The problem here isn't knowledge - it's figuring out what you WANT to do. What you CAN do is nearly limitless!
 

ChickensRDinos

Songster
7 Years
Aug 19, 2012
2,242
240
208
Los Angeles
I just recently started an aquaponics system. It did require an initial investment but my yard is very very small and I want to experiment with how self sufficient I can get even in an urban yard. I built the greenhouse myself which saved money and am using an old 330 gallon tank that used to store cooking oil as my fish tank -- I found it on craigslist.

I am growing vegetables completely soil-less in rain gutters inside the greenhouse and have 30 tilapia fingerlings in the tank. The "nitrogen rich" (fish poo water) waters the plants and the plants absorb the nutrients, cleaning the water which then goes back into the tank for a beautiful little completely organic and edible ecosystem. I am growing my own duckweed in a used kiddy pool and also do red worm composting. The fish can eat the duckweed and the worms. I plan on breeding guppies for them at some point down the road but have not found a cheap enough tank for them yet.

My whole set up probably cost about $800-1k but you could definitely start a little smaller than I did and spend less.

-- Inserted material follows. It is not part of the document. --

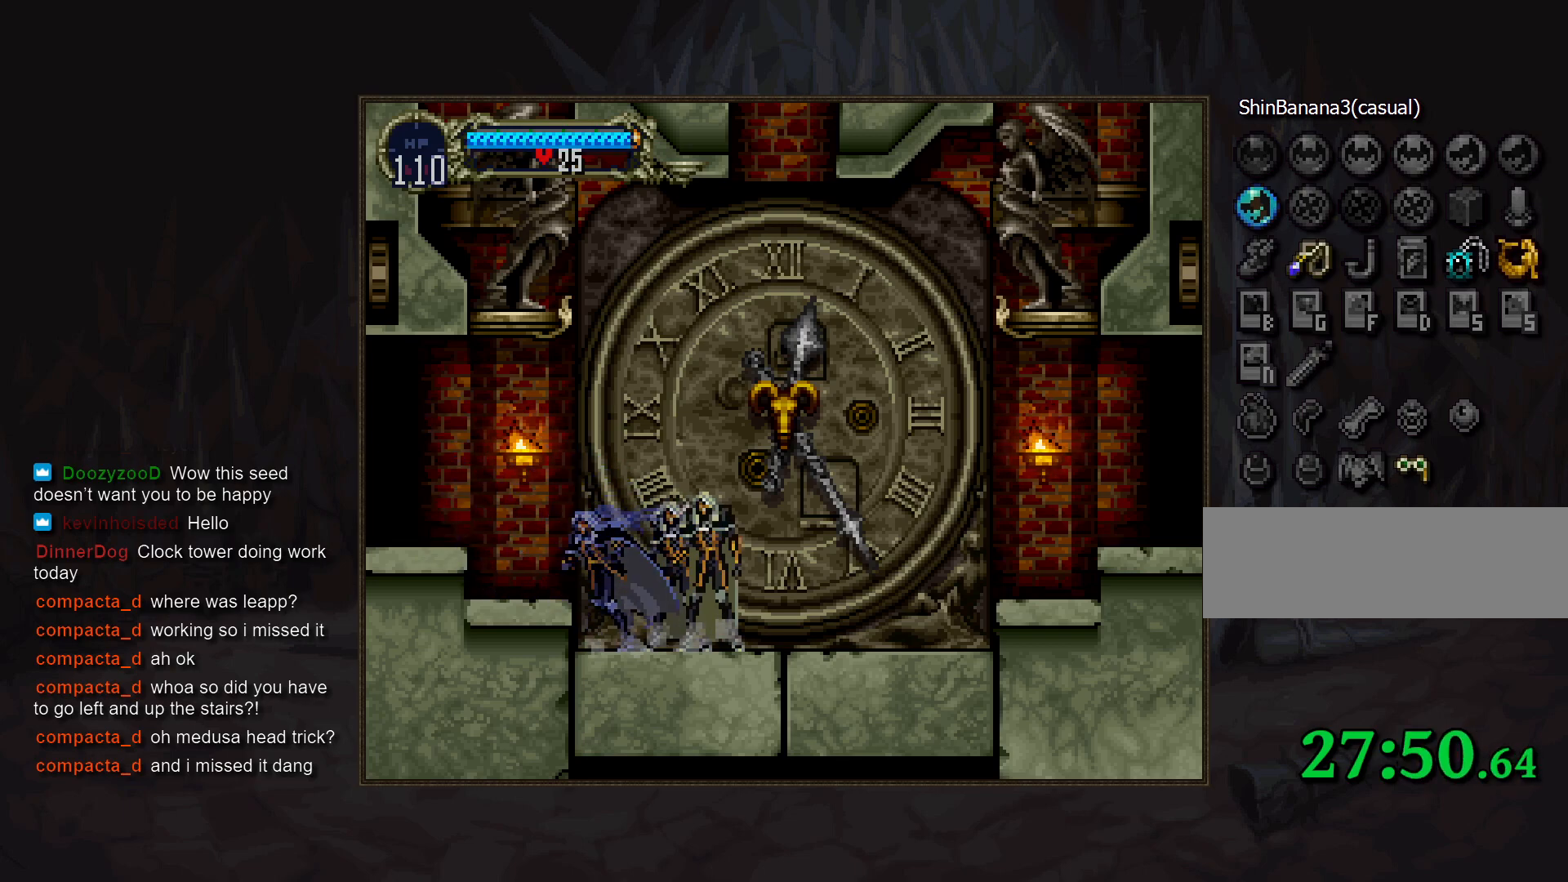
{"buttons": [], "events": [[67, "CIRCLE", "down"], [150, "CIRCLE", "up"], [217, "CIRCLE", "down"], [233, "TRIANGLE", "down"], [283, "TRIANGLE", "up"], [300, "CIRCLE", "up"], [400, "TRIANGLE", "down"], [450, "TRIANGLE", "up"]]}
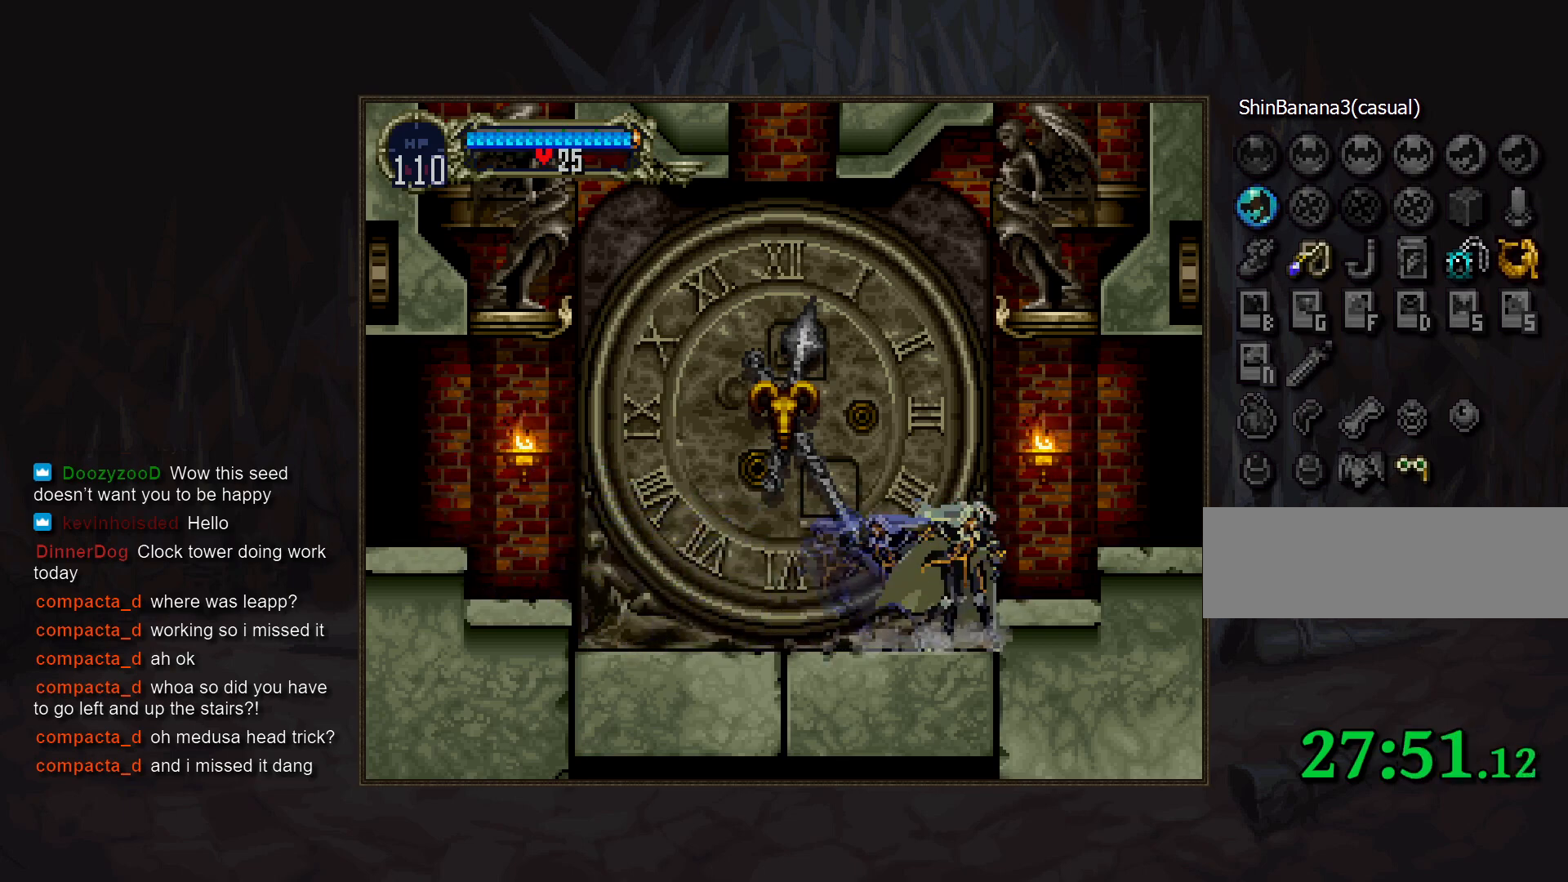
{"buttons": [], "events": [[50, "CIRCLE", "down"], [67, "TRIANGLE", "down"], [117, "TRIANGLE", "up"], [150, "CIRCLE", "up"], [183, "CIRCLE", "down"], [300, "CIRCLE", "up"], [367, "CIRCLE", "down"], [383, "TRIANGLE", "down"], [433, "TRIANGLE", "up"], [467, "CIRCLE", "up"]]}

It really is just a one time investment because once you get going there is very little maintenance expense and I will not be buying as much food commercially. I will be growing a lot of food and higher quality food at that and think I will definitely save money in the long term. I spent extra on little solar panels for the pump and fan and a few fancy things that were not critical.

I am just starting out on my first crop by I think it is REALLY fun so far. I try to put as much back into the little eco system as I can. I dry the chicken poop (sort of pre-compost it to lessen the acidic-ness) enough to give it to the worms, who feed the fish, who feed the plants, who feed the chickens. It's like magic. The aquaponics system does require daily care to check the water PH.

I also have 6 laying hens. I grow my own fodder for them and farm mealworms (really easy and really really cheap). I am thinking about adding meat rabbits into the equation at the end of the year.

I love to try to learn how to do as many things as possible myself. I recently learned how to sew. I change the oil in my car. My partner and I laid our own kitchen tile. I bike to work whenever possible. Sometimes it is just about the little things. You can save a lot of money.